Immediately after taking office in 2009, the Obama Administration embraced the education reform mantle of predecessors such as Ronald Reagan and George W. Bush. Thanks to $4.3 billion in cash from the American Recovery and Reinvestment Act, Obama launched Race to the Top, a competitive grant program that rewarded states for passing laws a series of reform laws, including allowing for the growth of charter schools.

The early success of Race to the Top – including the addition of 1,091 new charter schools between 2010 and 2013 – gave the administration a rare political victory during its first term.

But by last year, the Obama Administration’s education agenda was on the ropes. The administration’s decision to grant waivers allowing 42 states and the District of Columbia to ignore the No Child Left Behind Act has quagmired. The administration granted waivers to states such as Washington State, which then failed to implement their half-baked reform measures because of opposition from the teachers unions.

Meanwhile the administration’s competitive grant approach to education funding faced a backlash from both Obama’s fellow Democrats and Republicans. They would rather have federal subsidies doled out the old fashioned way to the school districts they represent back at home.

House Education and the Workforce Committee Chairman John Kline (R) has been particularly critical of the administration for its unwillingness to increase funding for special education programs, which benefit the school systems in his Minnesota district.

With almost no support for funding additional rounds of Race to the Top, and having squandered its early successes, the Obama Administration is now desperate to cement its legacy on education policy.

This is where Perez comes in. The administration can use job creation as a justification for spending some of the Labor Department’s budget on funding its education priorities. Because Perez, unlike Duncan, is relatively unknown to teachers unions and the rest of the public, he can serve as the administration’s new, fresh, public face.

The first move came last November when Perez and Duncan came together to announce Youth CareerConnect, focused on revamping high schools. This was modeled after a proposed round of Race to the Top that had been rejected by congressional Democrats and Republicans. While Perez technically operates the program and funds it out of Labor’s budget, it is, for all intents and purposes, Duncan’s program.

A month later, Perez and Duncan toured a community college in Michigan where they talked about the importance of education and workforce training programs.

Perez then took a starring role in February when Obama announced during his State of the Union Address that the administration was forming a task force on fixing workforce training programs and expanding the nation’s community colleges.
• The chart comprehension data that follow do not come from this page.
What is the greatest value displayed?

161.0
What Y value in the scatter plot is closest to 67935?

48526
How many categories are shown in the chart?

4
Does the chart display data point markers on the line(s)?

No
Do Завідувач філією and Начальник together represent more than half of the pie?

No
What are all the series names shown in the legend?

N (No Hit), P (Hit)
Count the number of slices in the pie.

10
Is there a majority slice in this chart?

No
The committee is chaired by Vice President Joe Biden, but Perez and his agency effectively run the show.

As Perez helps shore up Obama’s legacy, he is ignoring what ought to be his real job: making organized labor address the consequences being borne by workers of the union bosses’ financial fecklessness.

Retirees and workers in union-dominated fields find themselves struggling with health insurance coverage thanks to woefully-underfunded Voluntary Employee Benefit Associations (or VEBAs) managed by unions such as the United Auto Workers and the NEA that provide health and disability insurance coverage to workers in old-school industries and in school districts.
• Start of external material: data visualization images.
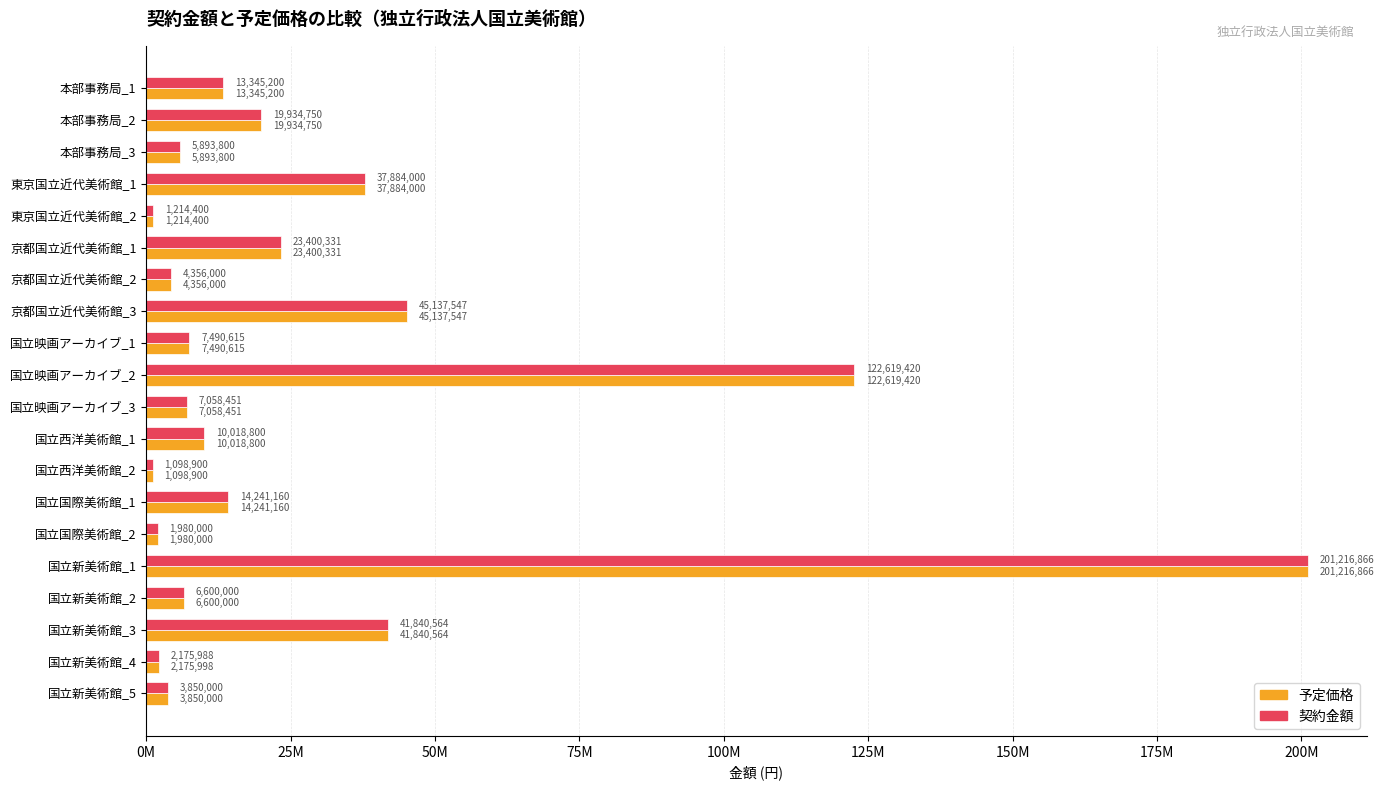

At which category is the sum across all series the highest?

国立新美術館_1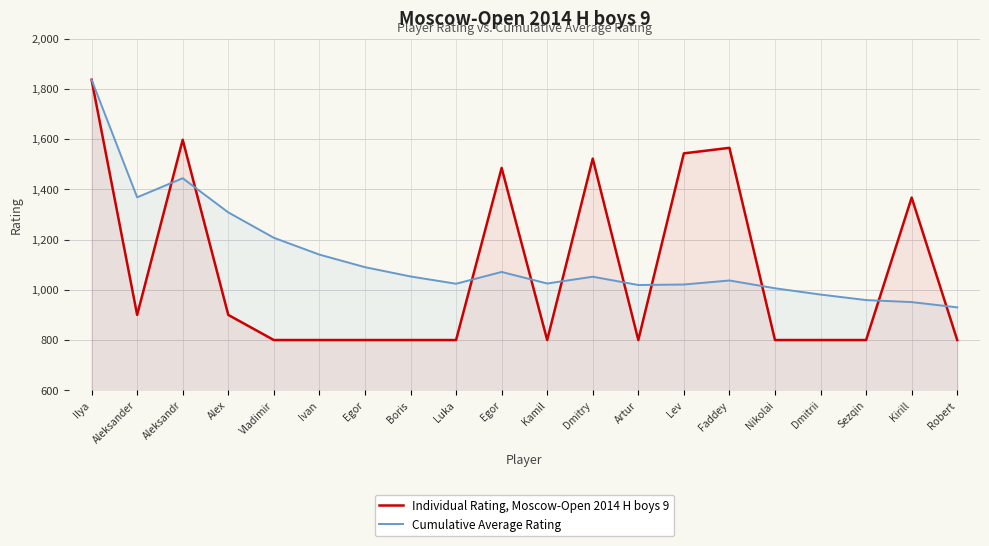

At which category does Cumulative Average Rating reach its first local valley?

Aleksander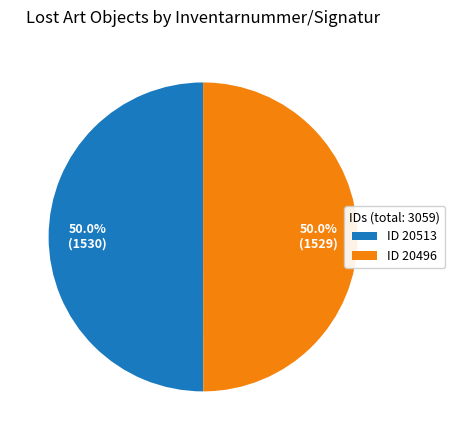

Is the sum of ID 20513 and ID 20496 greater than half?

Yes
Thanks to financial mismanagement by both unions and companies, along with Obamacare, many VEBAs are busted in all but name. The UAW-run insurance trust for current and future GM retirees is underfunded to the tune of $15 billion according to its latest Labor Department filing.
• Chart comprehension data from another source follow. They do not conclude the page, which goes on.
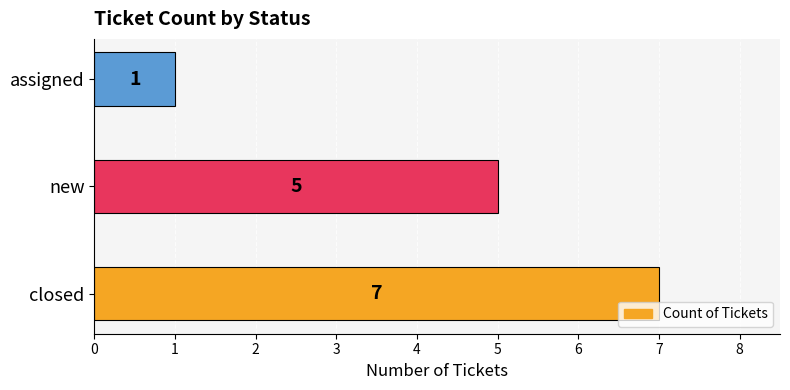

Rank the categories by value from lowest to highest.

assigned, new, closed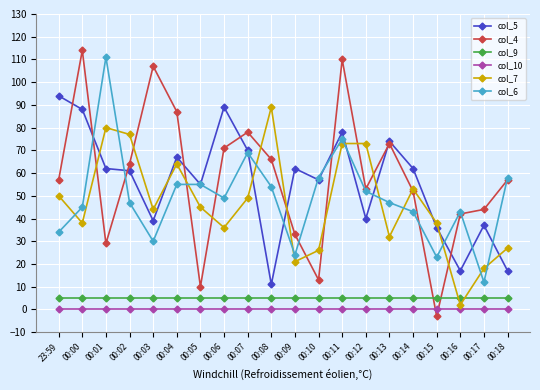

Where is the first local minimum for col_7?

00:00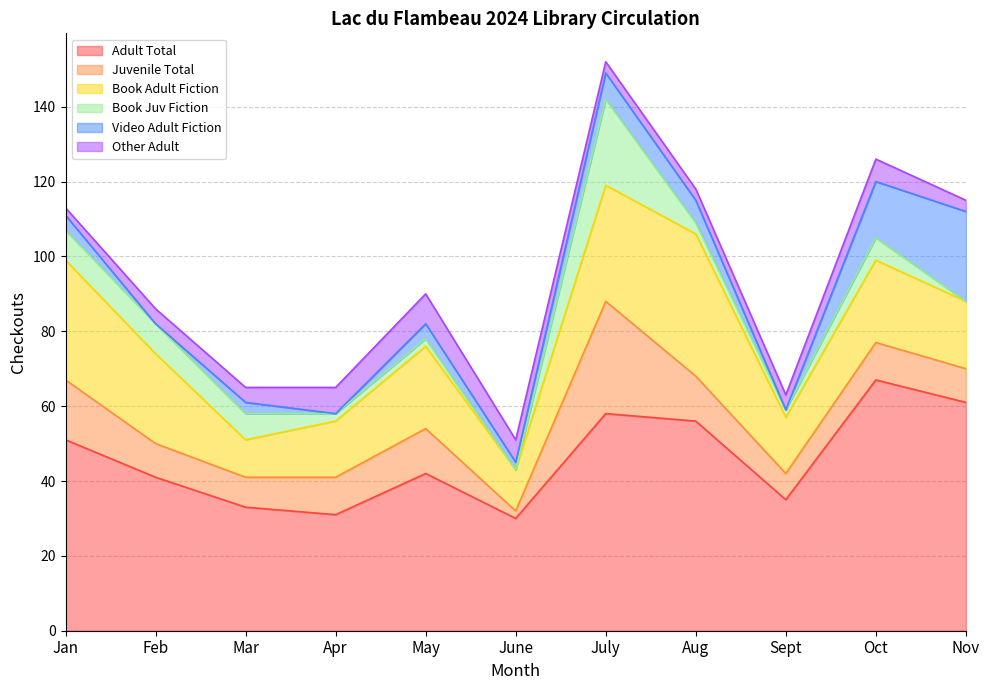

How many lines are shown in the chart?

6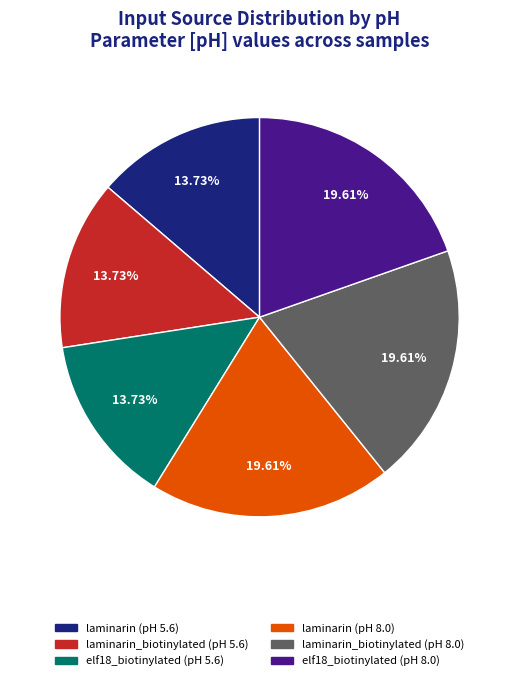

Between laminarin (pH 8.0) and laminarin_biotinylated (pH 5.6), which is larger?

laminarin (pH 8.0)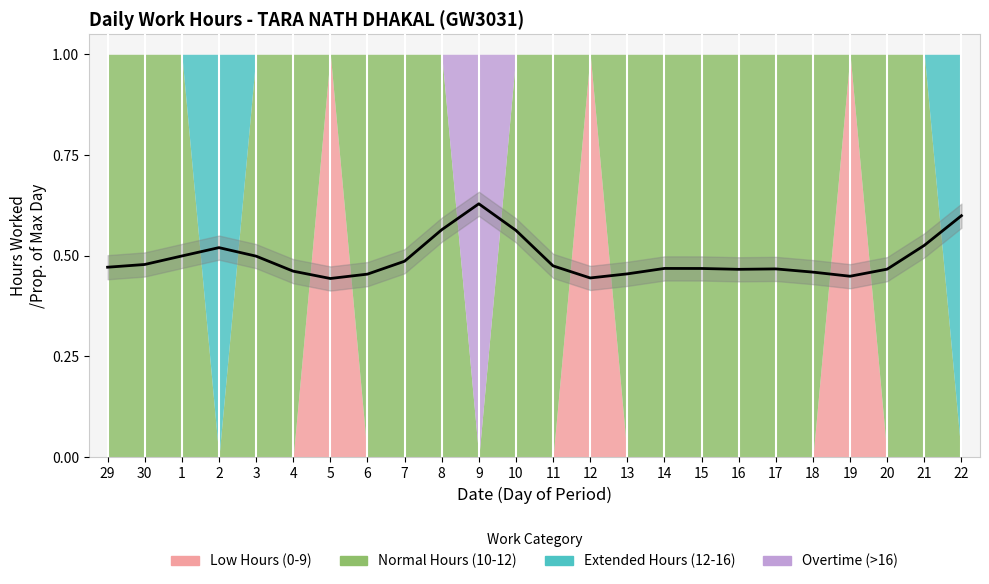

Reading left to right, what are all the values shown in this chart?

29=0.5	30=0.5	1=0.5	2=0.5	3=0.5	4=0.5	5=0.4	6=0.5	7=0.5	8=0.6	9=0.6	10=0.6	11=0.5	12=0.4	13=0.5	14=0.5	15=0.5	16=0.5	17=0.5	18=0.5	19=0.4	20=0.5	21=0.5	22=0.6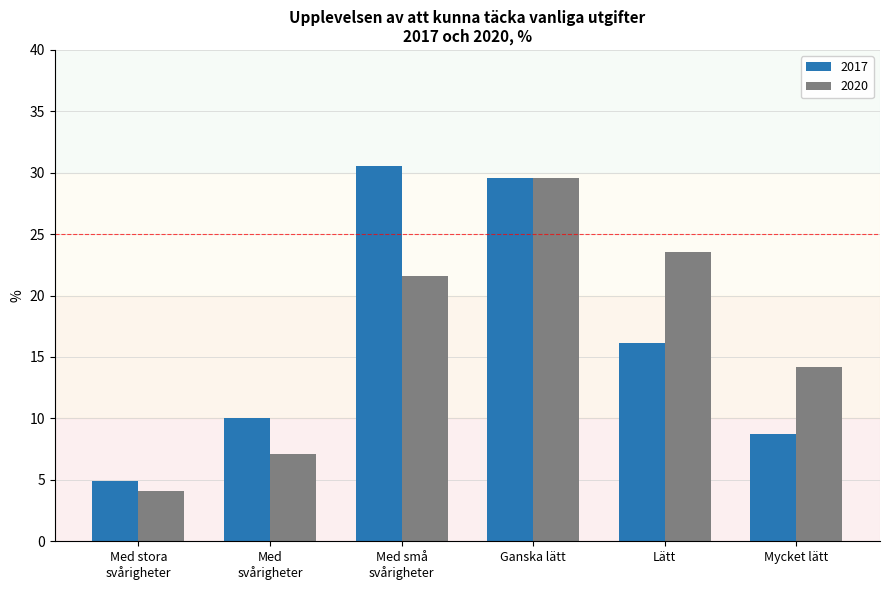

At which label does 2020 first exceed 21?

Med små
svårigheter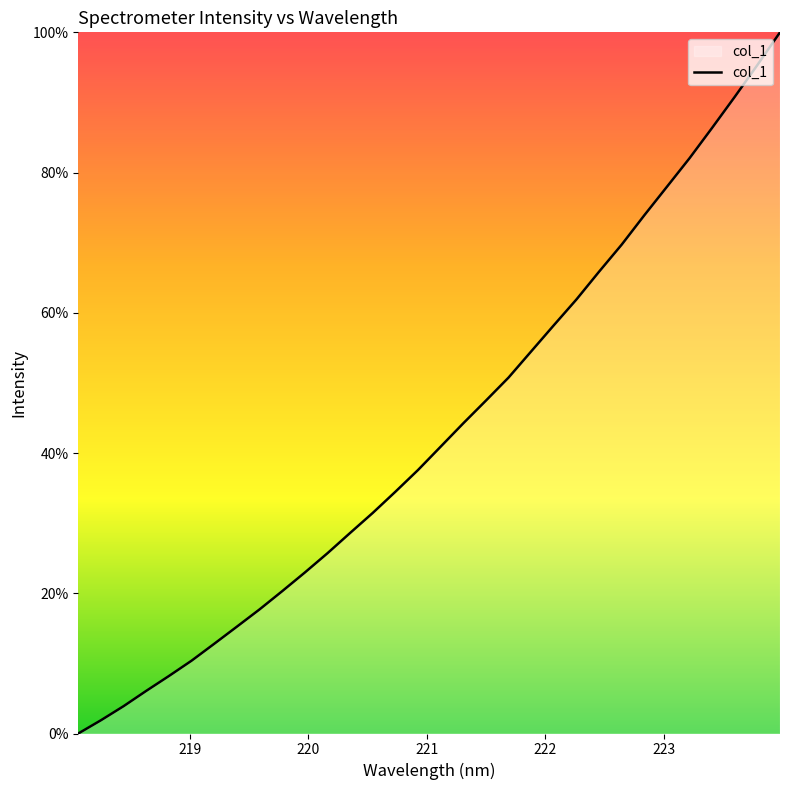

What is the greatest value displayed?

100.0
Unions and their VEBAS are not required to obey the kind of financial disclosure rules that publicly-held companies are required to follow. Teachers and school districts in Indiana learned this the hard way four years ago when the NEA had to take control of the Indiana State Teachers Association after the union’s VEBA mismanagement made it insolvent.

Perez could be addressing such problems as shaky VEBAs and the slow-rolling union pension crisis. Instead, he’s doing the circuit to shore up Obama’s legacy as an education reformer. It won’t end well.